DATA TO PROCESS:

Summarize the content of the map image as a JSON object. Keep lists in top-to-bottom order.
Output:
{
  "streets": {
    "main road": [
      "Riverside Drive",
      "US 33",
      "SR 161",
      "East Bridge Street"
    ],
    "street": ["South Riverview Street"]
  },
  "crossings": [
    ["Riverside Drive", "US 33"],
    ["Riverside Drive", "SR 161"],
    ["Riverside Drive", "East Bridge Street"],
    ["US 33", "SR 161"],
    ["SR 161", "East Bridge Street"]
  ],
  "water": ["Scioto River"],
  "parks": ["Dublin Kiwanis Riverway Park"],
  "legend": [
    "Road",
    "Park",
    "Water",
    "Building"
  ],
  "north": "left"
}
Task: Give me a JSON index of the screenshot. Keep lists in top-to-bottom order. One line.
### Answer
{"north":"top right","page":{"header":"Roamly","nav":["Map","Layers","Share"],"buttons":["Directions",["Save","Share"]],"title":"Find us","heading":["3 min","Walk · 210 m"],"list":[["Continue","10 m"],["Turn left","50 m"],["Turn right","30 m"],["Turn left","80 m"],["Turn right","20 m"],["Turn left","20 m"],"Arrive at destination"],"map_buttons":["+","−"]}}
...
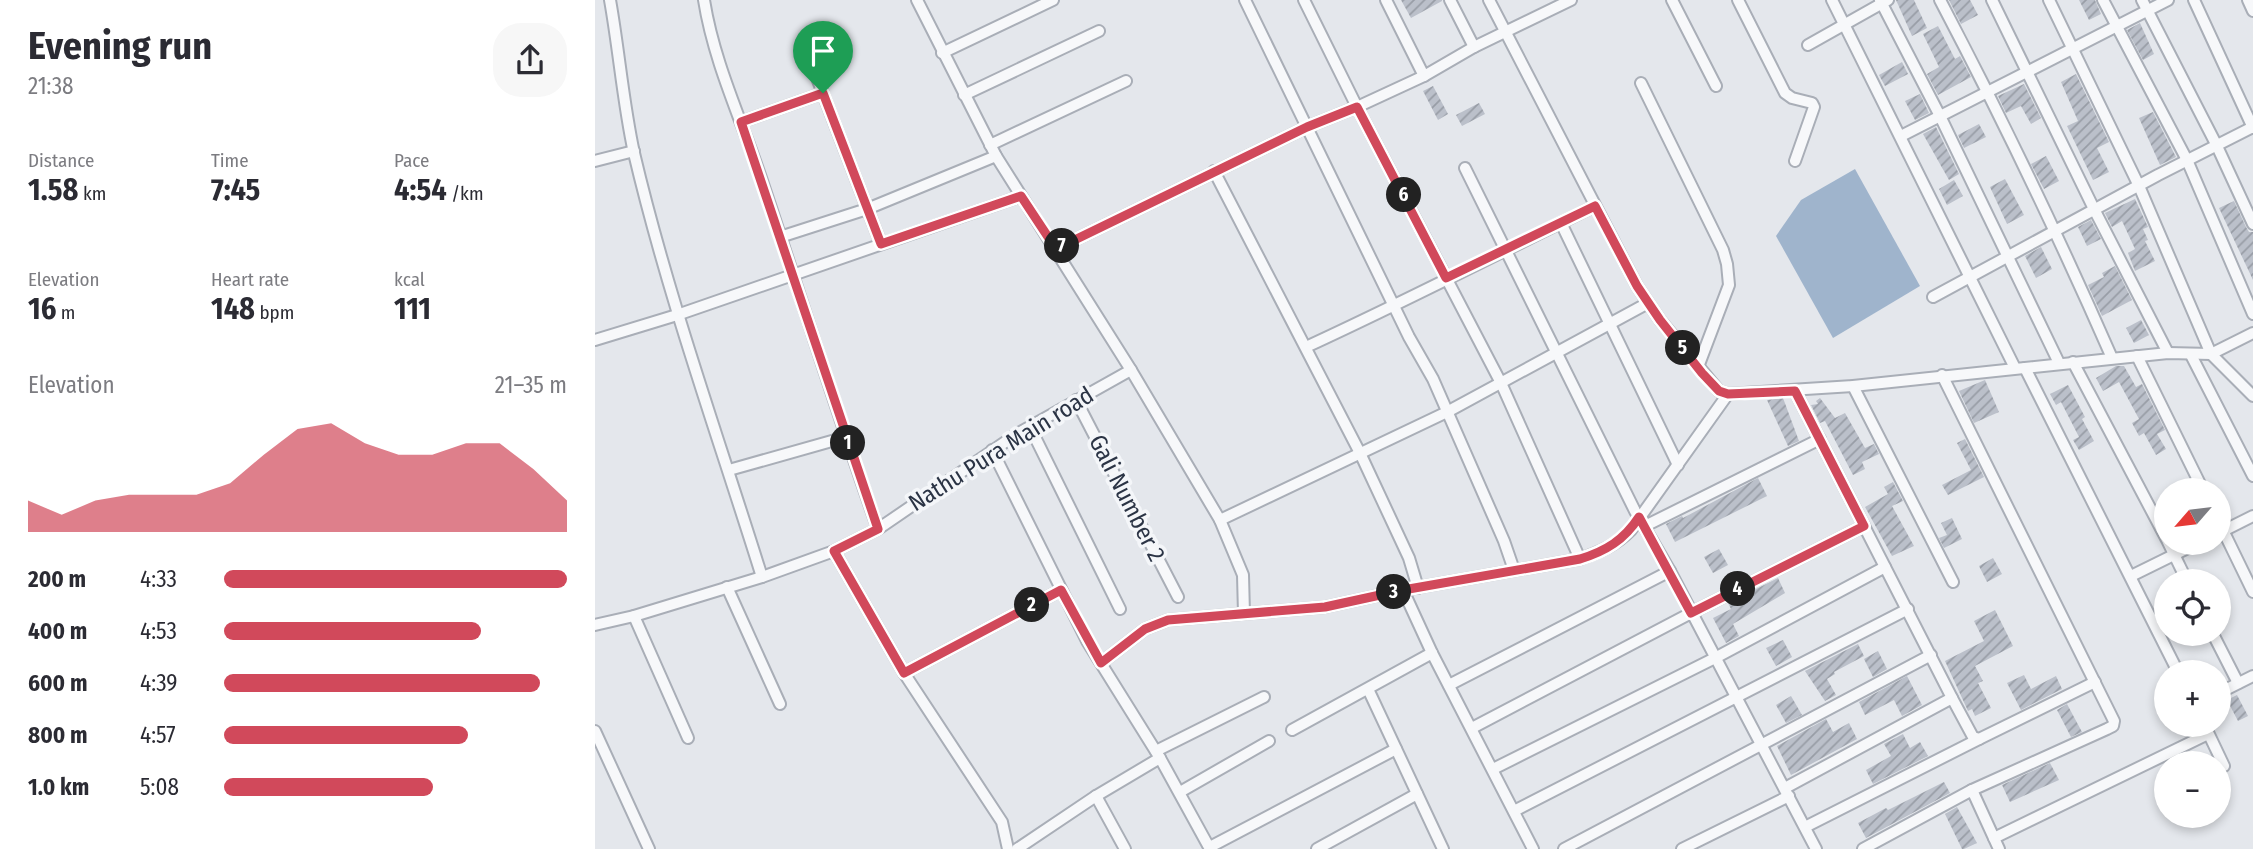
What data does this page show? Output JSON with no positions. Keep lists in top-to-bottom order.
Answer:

WORK TASK: Find the string "lists" in the entries above. Copy each line where it occurs.

EXERCISE OUTPUT:
Summarize the content of the map image as a JSON object. Keep lists in top-to-bottom order.
Task: Give me a JSON index of the screenshot. Keep lists in top-to-bottom order. One line.
What data does this page show? Output JSON with no positions. Keep lists in top-to-bottom order.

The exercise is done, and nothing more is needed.